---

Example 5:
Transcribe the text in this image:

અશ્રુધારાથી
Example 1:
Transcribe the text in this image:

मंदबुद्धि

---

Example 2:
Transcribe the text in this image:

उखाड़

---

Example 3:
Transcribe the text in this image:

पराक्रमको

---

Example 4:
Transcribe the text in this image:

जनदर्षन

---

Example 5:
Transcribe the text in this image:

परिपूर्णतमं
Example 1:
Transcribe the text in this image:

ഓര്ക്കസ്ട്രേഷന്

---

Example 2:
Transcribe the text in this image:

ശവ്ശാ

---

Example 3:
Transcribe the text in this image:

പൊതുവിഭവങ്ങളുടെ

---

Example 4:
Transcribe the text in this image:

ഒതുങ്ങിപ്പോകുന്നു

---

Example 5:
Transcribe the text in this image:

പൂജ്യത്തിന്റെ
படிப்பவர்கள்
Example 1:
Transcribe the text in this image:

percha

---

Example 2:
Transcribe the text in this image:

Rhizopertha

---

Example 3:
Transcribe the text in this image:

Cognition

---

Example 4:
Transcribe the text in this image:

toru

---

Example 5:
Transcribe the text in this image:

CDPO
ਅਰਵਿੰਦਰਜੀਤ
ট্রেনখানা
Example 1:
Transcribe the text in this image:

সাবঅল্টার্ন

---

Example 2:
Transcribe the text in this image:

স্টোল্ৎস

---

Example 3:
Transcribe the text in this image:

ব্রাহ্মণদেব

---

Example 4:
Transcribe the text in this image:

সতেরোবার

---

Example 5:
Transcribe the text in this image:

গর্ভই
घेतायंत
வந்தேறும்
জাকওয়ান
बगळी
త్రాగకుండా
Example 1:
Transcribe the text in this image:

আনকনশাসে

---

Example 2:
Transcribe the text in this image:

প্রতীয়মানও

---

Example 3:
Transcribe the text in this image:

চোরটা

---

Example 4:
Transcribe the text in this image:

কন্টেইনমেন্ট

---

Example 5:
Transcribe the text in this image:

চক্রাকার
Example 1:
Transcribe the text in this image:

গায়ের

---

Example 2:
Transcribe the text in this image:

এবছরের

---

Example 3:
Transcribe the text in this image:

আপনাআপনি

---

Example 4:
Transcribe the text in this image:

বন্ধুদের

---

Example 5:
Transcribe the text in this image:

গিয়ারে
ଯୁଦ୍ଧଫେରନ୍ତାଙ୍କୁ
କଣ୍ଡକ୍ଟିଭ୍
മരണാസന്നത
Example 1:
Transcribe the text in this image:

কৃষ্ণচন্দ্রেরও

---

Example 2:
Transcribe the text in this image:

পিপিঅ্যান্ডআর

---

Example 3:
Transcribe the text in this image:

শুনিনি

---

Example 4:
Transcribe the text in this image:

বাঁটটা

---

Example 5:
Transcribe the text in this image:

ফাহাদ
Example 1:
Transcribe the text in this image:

▸ **WORK ITEM**: Print every line of the records above without a single difference.

▸ **SOLVED PROBLEM**:
---

Example 5:
Transcribe the text in this image:

અશ્રુધારાથી
Example 1:
Transcribe the text in this image:

मंदबुद्धि

---

Example 2:
Transcribe the text in this image:

उखाड़

---

Example 3:
Transcribe the text in this image:

पराक्रमको

---

Example 4:
Transcribe the text in this image:

जनदर्षन

---

Example 5:
Transcribe the text in this image:

परिपूर्णतमं
Example 1:
Transcribe the text in this image:

ഓര്ക്കസ്ട്രേഷന്

---

Example 2:
Transcribe the text in this image:

ശവ്ശാ

---

Example 3:
Transcribe the text in this image:

പൊതുവിഭവങ്ങളുടെ

---

Example 4:
Transcribe the text in this image:

ഒതുങ്ങിപ്പോകുന്നു

---

Example 5:
Transcribe the text in this image:

പൂജ്യത്തിന്റെ
படிப்பவர்கள்
Example 1:
Transcribe the text in this image:

percha

---

Example 2:
Transcribe the text in this image:

Rhizopertha

---

Example 3:
Transcribe the text in this image:

Cognition

---

Example 4:
Transcribe the text in this image:

toru

---

Example 5:
Transcribe the text in this image:

CDPO
ਅਰਵਿੰਦਰਜੀਤ
ট্রেনখানা
Example 1:
Transcribe the text in this image:

সাবঅল্টার্ন

---

Example 2:
Transcribe the text in this image:

স্টোল্ৎস

---

Example 3:
Transcribe the text in this image:

ব্রাহ্মণদেব

---

Example 4:
Transcribe the text in this image:

সতেরোবার

---

Example 5:
Transcribe the text in this image:

গর্ভই
घेतायंत
வந்தேறும்
জাকওয়ান
बगळी
త్రాగకుండా
Example 1:
Transcribe the text in this image:

আনকনশাসে

---

Example 2:
Transcribe the text in this image:

প্রতীয়মানও

---

Example 3:
Transcribe the text in this image:

চোরটা

---

Example 4:
Transcribe the text in this image:

কন্টেইনমেন্ট

---

Example 5:
Transcribe the text in this image:

চক্রাকার
Example 1:
Transcribe the text in this image:

গায়ের

---

Example 2:
Transcribe the text in this image:

এবছরের

---

Example 3:
Transcribe the text in this image:

আপনাআপনি

---

Example 4:
Transcribe the text in this image:

বন্ধুদের

---

Example 5:
Transcribe the text in this image:

গিয়ারে
ଯୁଦ୍ଧଫେରନ୍ତାଙ୍କୁ
କଣ୍ଡକ୍ଟିଭ୍
മരണാസന്നത
Example 1:
Transcribe the text in this image:

কৃষ্ণচন্দ্রেরও

---

Example 2:
Transcribe the text in this image:

পিপিঅ্যান্ডআর

---

Example 3:
Transcribe the text in this image:

শুনিনি

---

Example 4:
Transcribe the text in this image:

বাঁটটা

---

Example 5:
Transcribe the text in this image:

ফাহাদ
Example 1:
Transcribe the text in this image:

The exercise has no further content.